“The biggest challenge to workers in countries like mine today is technology,” former president Barack Obama recently said in South Africa. “We’re going to have to consider new ways of thinking about these problems, like a universal income.”

As it happens, there is a better solution for workers when “robots come for your job”: rapid private-sector retraining.

A universal basic income (UBI) is an unearned cash handout from government—actually from taxpayers—to citizens regardless of employment or health status. Oakland, Calif., tested a UBI program in 2016; Stockton, Calif., will launch a pilot program in 2019; and Chicago officials are considering such a program. UBI gives everyone money with nothing expected in return, encouraging people to disconnect from the workforce and society—diminishing human dignity—while creating unsustainable taxpayer obligations.

But warnings of “robogeddon” could be overstated.

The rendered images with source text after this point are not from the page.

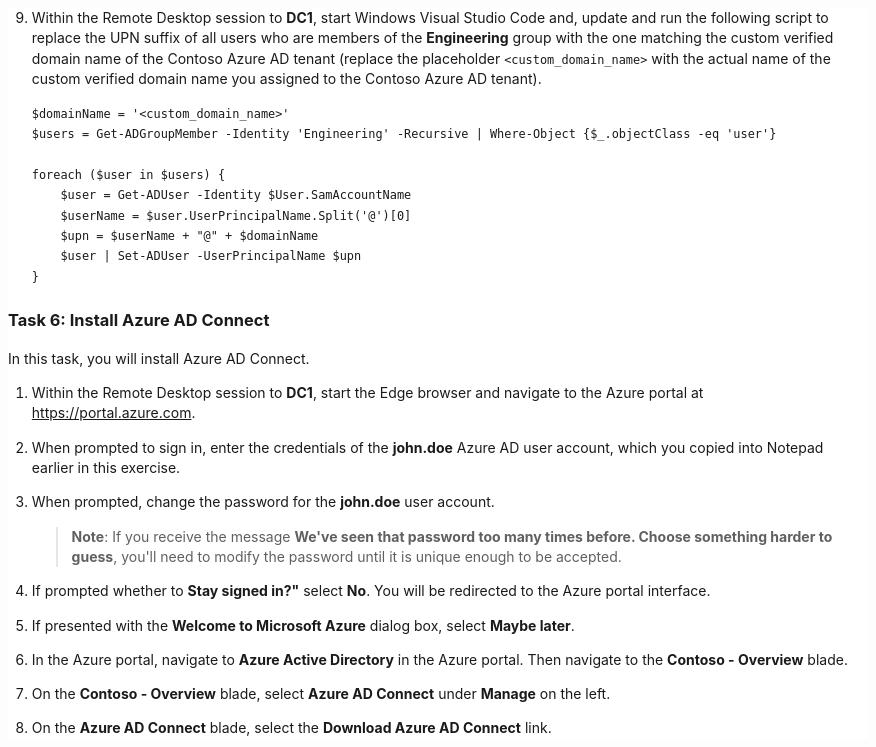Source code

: 9.  Within the Remote Desktop session to **DC1**, start Windows Visual Studio Code and, update and run the following script to replace the UPN suffix of all users who are members of the **Engineering** group with the one matching the custom verified domain name of the Contoso Azure AD tenant (replace the placeholder `<custom_domain_name>` with the actual name of the custom verified domain name you assigned to the Contoso Azure AD tenant). 

    ```pwsh
    $domainName = '<custom_domain_name>'
    $users = Get-ADGroupMember -Identity 'Engineering' -Recursive | Where-Object {$_.objectClass -eq 'user'}

    foreach ($user in $users) {
        $user = Get-ADUser -Identity $User.SamAccountName
        $userName = $user.UserPrincipalName.Split('@')[0] 
        $upn = $userName + "@" + $domainName 
        $user | Set-ADUser -UserPrincipalName $upn
    }
    ```

### Task 6: Install Azure AD Connect

In this task, you will install Azure AD Connect.

1. Within the Remote Desktop session to **DC1**, start the Edge browser and navigate to the Azure portal at <https://portal.azure.com>.

2. When prompted to sign in, enter the credentials of the **john.doe** Azure AD user account, which you copied into Notepad earlier in this exercise.

3. When prompted, change the password for the **john.doe** user account. 
  
    > **Note**: If you receive the message **We've seen that password too many times before. Choose something harder to guess**, you'll need to modify the password until it is unique enough to be accepted.

4. If prompted whether to **Stay signed in?"** select **No**. You will be redirected to the Azure portal interface. 

5. If presented with the **Welcome to Microsoft Azure** dialog box, select **Maybe later**. 

6. In the Azure portal, navigate to **Azure Active Directory** in the Azure portal. Then navigate to the **Contoso - Overview** blade.

7. On the **Contoso - Overview** blade, select **Azure AD Connect** under **Manage** on the left.

8.  On the **Azure AD Connect** blade, select the **Download Azure AD Connect** link.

According to consultancy McKinsey, up to 33 percent of the U.S. workforce may need to change occupations and learn new skills by 2030 due to digitization, automation, and advances in artificial intelligence. In contrast, Oren Cass, senior fellow at the Manhattan Institute, argues that “all of the economic data suggest that jobs are being destroyed by automation slower than ever.” Regardless of the disruption, retraining is a better response, and the private sector retrains better than government.

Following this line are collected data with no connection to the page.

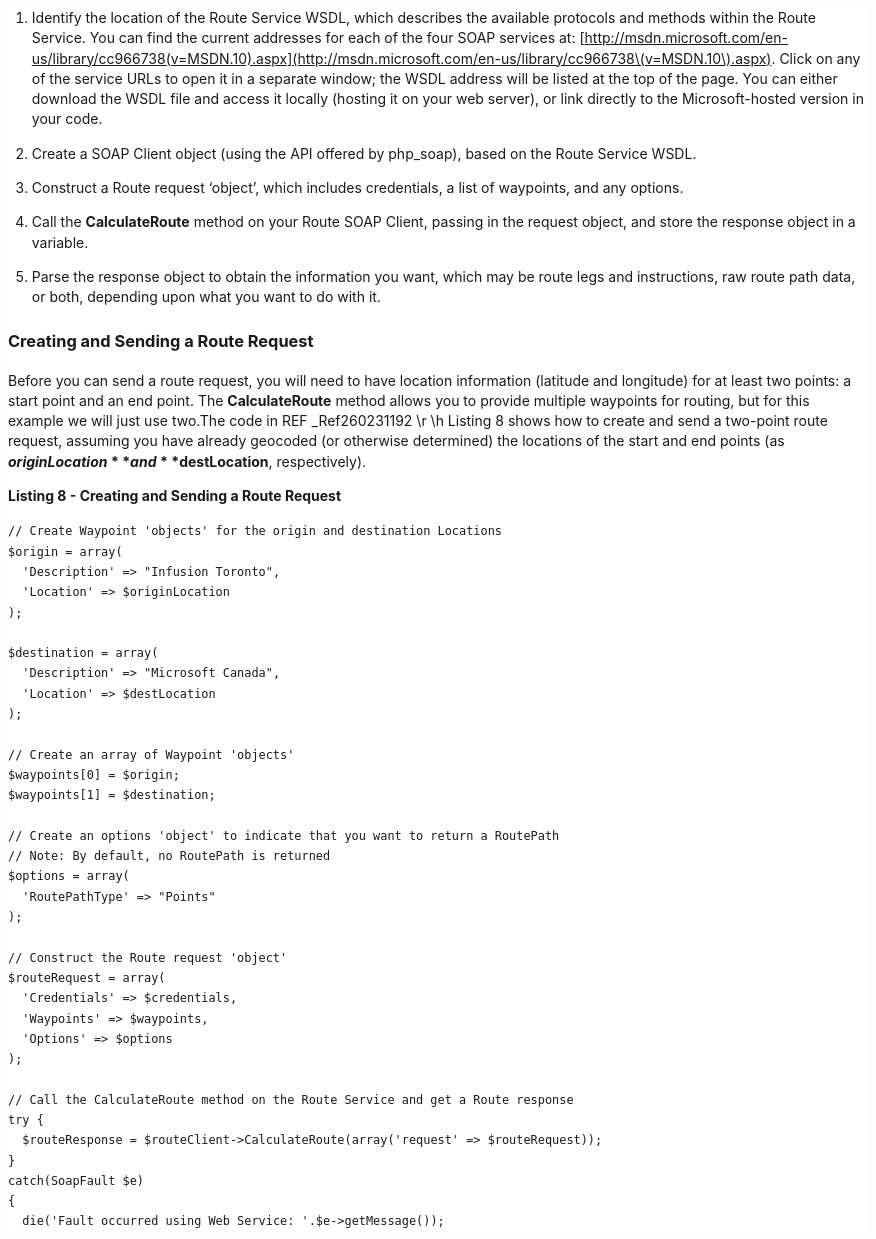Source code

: 1.  Identify the location of the Route Service WSDL, which describes the available protocols and methods within the Route Service. You can find the current addresses for each of the four SOAP services at: [http://msdn.microsoft.com/en-us/library/cc966738(v=MSDN.10).aspx](http://msdn.microsoft.com/en-us/library/cc966738\(v=MSDN.10\).aspx). Click on any of the service URLs to open it in a separate window; the WSDL address will be listed at the top of the page. You can either download the WSDL file and access it locally (hosting it on your web server), or link directly to the Microsoft-hosted version in your code.  
  
2.  Create a SOAP Client object (using the API offered by php_soap), based on the Route Service WSDL.  
  
3.  Construct a Route request ‘object’, which includes credentials, a list of waypoints, and any options.  
  
4.  Call the **CalculateRoute** method on your Route SOAP Client, passing in the request object, and store the response object in a variable.  
  
5.  Parse the response object to obtain the information you want, which may be route legs and instructions, raw route path data, or both, depending upon what you want to do with it.  
  
### Creating and Sending a Route Request  
 Before you can send a route request, you will need to have location information (latitude and longitude) for at least two points: a start point and an end point. The **CalculateRoute** method allows you to provide multiple waypoints for routing, but for this example we will just use two.The code in  REF _Ref260231192 \r \h Listing 8 shows how to create and send a two-point route request, assuming you have already geocoded (or otherwise determined) the locations of the start and end points (as **$originLocation** and **$destLocation**, respectively).  
  
 **Listing 8 - Creating and Sending a Route Request**  
  
```  
// Create Waypoint 'objects' for the origin and destination Locations  
$origin = array(  
  'Description' => "Infusion Toronto",  
  'Location' => $originLocation  
);  
  
$destination = array(  
  'Description' => "Microsoft Canada",  
  'Location' => $destLocation  
);  
  
// Create an array of Waypoint 'objects'    
$waypoints[0] = $origin;  
$waypoints[1] = $destination;  
  
// Create an options 'object' to indicate that you want to return a RoutePath  
// Note: By default, no RoutePath is returned  
$options = array(  
  'RoutePathType' => "Points"  
);  
  
// Construct the Route request 'object'  
$routeRequest = array(  
  'Credentials' => $credentials,  
  'Waypoints' => $waypoints,  
  'Options' => $options  
);  
  
// Call the CalculateRoute method on the Route Service and get a Route response  
try {  
  $routeResponse = $routeClient->CalculateRoute(array('request' => $routeRequest));  
}  
catch(SoapFault $e)  
{  
  die('Fault occurred using Web Service: '.$e->getMessage());  
```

The U.S. government spends $17 billion a year on more than 40 workforce development programs across 14 agencies. Billions more are spent subsidizing postsecondary education—$75 billion in 2013, according to Pew Charitable Trusts. Yet government retraining has failed dismally.

An independent 2016 analysis, Workforce Investment Act Adult and Dislocated Worker Programs Gold Standard Evaluation, found that federal programs do little to raise participant salaries and participants are less likely to obtain employment-based health insurance or retirement benefits. Perhaps most important, government programs fail to offer training in high-demand occupations. Another analyst concluded that federal programs are “largely a waste of time for the majority of job seekers and an enormous squandering of taxpayer dollars.”

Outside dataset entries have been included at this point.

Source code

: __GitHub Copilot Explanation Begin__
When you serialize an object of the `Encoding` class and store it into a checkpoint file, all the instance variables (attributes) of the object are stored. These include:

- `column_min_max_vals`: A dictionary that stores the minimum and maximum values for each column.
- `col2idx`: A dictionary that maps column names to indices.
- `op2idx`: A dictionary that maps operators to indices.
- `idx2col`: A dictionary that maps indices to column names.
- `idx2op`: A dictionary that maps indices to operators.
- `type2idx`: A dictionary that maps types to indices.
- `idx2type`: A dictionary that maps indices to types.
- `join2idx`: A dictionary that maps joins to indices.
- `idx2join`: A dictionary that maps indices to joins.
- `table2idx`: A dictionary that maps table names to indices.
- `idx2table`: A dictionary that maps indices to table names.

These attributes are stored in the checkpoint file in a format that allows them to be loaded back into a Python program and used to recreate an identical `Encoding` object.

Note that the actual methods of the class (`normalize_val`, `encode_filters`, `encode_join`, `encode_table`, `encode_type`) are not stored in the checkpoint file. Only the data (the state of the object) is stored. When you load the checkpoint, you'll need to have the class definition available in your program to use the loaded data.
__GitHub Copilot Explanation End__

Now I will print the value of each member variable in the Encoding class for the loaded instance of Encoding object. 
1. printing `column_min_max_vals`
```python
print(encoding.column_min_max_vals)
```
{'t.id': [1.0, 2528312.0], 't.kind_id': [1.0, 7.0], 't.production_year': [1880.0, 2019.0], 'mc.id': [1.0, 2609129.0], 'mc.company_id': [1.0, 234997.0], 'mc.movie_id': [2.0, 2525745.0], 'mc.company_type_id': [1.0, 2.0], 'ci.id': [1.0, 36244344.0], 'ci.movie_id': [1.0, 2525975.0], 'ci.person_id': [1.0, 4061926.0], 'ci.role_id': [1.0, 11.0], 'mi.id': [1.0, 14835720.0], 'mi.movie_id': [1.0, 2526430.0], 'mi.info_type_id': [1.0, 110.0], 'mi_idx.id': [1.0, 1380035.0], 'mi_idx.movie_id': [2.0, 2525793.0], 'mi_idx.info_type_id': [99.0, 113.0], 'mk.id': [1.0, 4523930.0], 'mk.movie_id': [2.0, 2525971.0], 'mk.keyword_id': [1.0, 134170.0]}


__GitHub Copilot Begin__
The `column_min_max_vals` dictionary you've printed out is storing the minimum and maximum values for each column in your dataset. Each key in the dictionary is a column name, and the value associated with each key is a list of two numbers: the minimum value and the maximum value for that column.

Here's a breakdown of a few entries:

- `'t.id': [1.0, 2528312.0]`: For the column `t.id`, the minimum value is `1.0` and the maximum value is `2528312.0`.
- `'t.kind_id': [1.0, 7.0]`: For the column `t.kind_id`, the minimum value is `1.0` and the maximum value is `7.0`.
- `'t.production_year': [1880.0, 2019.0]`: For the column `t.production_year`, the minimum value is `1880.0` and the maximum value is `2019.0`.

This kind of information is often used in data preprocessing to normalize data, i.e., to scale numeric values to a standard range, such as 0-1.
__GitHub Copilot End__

For most people, returning to college is impractical and expensive: adults often face family obligations and significant forgone wages. Most traditional college programs take at least two years to complete and debt can pile up: average student-loan debt is $5,170 at community colleges and about $37,000 at four-year colleges. Graduates also report dissatisfaction with their degrees. Only 44 percent think their postsecondary education improved their employment chances. Students often find that technological advancements during their college years make their skills gap even wider when they graduate. Meanwhile, 45 percent of employers report that lack of skills is the main reason for unfilled entry-level jobs.

The solution for the persistent and widening skills gap is targeted and rapid retraining by companies with skin in the game. They are best suited to develop skill sets that match employment requirements now and into the future.

Of the $1.1 trillion spent in the United States each year on postsecondary workforce education and training, private employers spend the most, $590 billion. Since they bet their own money, they do a better job preparing workers for a rapidly changing tech-focused economy. That is why many companies set up their own training programs.

Many businesses, including Amazon, AT&T, and Seattle Genetics, now integrate extensive job-training programs into the standard hiring process, developing desired skills such as leadership, customer relations, and data analytics. And there has been a boom in accelerated learning programs (ALPs) in the tech sector to teach new skills rapidly, often in a “work-study” arrangement.

App Academy, Hackreactor, and Product School are just a few private ALPs, both online and brick-and-mortar, that teach high-level software skills in a short time at affordable prices and that practically guarantee students jobs. Scholarships could allow people of all income levels to enroll. The rise of ALPs in tech highlights the potential for vocational/technical education to close the skills gap rapidly as automation disrupts more industries.

Contrary to the former president, there is an alternative to universal cash handouts and pouring more money down the federal training rathole. Responsible governments will step aside and let private companies implement cutting-edge retraining to ensure that workers quickly acquire the skills necessary for success.